記載する内容や基本的な書き方は次から順に説明します。
※参考:厚生労働省 愛知労働局「失業認定申告書の書き方 」
1.賃金の発生する労働の有無
「賃金の発生する労働の有無」の欄には、「仕事をしたか・していないか」を記載します。失業認定期間中に仕事をして収入を得た場合は、失業認定申告書で申告が必要です。
失業認定期間とは、原則として前回の認定日から今回の認定日の前日までの期間をいいます。ただし、初回の認定日は求職の申し込み日から約1カ月後です。退職日から1カ月後ではありませんので注意しましょう。
失業認定期間中に仕事をした場合は「ア」に〇印を、仕事をしなかった場合は「イ」に〇印をつけます。なお、収入を得ていない自営業の準備やボランティア活動で働いた場合も「ア」に〇印をつけます。
もし、失業期間中に仕事をした場合(「ア」に〇印をした場合)は、1日4時間以上働いた日に〇印を、4時間未満で働いた日には×印を右のカレンダーにつけましょう。

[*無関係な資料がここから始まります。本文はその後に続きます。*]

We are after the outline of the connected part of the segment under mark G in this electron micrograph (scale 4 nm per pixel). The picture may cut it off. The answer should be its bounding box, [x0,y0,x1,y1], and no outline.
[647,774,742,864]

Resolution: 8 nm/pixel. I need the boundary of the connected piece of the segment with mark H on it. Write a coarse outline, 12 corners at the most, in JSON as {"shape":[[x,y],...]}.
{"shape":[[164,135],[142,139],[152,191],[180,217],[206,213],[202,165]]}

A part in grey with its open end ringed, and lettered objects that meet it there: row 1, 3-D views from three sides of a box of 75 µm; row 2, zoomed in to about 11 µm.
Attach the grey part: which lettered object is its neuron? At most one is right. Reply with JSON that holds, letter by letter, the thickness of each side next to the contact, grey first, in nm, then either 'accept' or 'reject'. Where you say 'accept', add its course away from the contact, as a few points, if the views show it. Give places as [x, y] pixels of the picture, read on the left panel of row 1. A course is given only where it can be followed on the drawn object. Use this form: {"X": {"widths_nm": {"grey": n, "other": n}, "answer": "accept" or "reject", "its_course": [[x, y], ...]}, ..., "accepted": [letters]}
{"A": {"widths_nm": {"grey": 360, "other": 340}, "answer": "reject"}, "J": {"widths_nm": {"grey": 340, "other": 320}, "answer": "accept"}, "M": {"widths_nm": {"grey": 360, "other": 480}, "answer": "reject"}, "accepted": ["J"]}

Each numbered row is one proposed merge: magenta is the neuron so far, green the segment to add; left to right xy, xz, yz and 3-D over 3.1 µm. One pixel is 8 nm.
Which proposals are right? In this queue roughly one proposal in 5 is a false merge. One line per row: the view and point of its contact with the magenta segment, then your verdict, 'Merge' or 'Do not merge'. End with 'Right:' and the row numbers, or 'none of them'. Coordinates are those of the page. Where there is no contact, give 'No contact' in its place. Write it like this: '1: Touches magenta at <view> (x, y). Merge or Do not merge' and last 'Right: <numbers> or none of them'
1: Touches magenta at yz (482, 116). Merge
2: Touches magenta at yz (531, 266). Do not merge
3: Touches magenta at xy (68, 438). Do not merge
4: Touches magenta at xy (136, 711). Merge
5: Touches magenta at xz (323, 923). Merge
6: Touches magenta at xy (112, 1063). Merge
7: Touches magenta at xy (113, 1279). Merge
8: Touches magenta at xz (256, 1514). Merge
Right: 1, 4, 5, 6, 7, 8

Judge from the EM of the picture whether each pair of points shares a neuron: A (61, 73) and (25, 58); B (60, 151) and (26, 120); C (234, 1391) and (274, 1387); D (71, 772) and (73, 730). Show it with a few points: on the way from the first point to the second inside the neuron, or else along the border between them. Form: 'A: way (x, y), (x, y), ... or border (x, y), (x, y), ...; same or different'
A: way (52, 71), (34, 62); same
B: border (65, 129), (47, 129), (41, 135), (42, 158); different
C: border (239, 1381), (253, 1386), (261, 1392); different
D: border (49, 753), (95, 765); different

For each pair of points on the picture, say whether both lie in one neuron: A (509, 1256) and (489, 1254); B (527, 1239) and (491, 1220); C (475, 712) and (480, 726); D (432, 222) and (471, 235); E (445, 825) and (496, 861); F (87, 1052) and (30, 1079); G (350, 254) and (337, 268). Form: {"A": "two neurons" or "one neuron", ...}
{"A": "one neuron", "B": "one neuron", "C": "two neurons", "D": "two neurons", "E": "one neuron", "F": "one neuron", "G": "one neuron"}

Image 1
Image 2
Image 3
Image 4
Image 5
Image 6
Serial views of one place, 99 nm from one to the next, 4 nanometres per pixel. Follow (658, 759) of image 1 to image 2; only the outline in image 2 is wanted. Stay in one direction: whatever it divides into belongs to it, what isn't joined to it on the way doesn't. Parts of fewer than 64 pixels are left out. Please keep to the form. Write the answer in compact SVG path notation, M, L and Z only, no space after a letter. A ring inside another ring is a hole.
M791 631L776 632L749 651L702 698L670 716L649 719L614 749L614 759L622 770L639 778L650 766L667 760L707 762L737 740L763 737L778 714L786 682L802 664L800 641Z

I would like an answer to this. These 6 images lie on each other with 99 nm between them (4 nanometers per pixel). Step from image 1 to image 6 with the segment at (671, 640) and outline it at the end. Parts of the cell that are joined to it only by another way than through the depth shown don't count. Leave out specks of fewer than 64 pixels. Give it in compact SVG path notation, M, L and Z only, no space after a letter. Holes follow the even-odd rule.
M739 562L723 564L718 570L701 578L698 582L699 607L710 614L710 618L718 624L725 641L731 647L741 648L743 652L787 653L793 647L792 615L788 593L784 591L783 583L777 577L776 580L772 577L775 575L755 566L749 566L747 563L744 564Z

内職や手伝い、自営業の準備やボランティア活動など収入を得ない場合でも「働いた日」として申告が必要です。
なお、1日の労働時間が4時間以上であっても、1日の収入額が「賃金日額の最低額未満(2024年4月現在は2,746円)」だった場合は、×印をつけなければならないので注意しましょう。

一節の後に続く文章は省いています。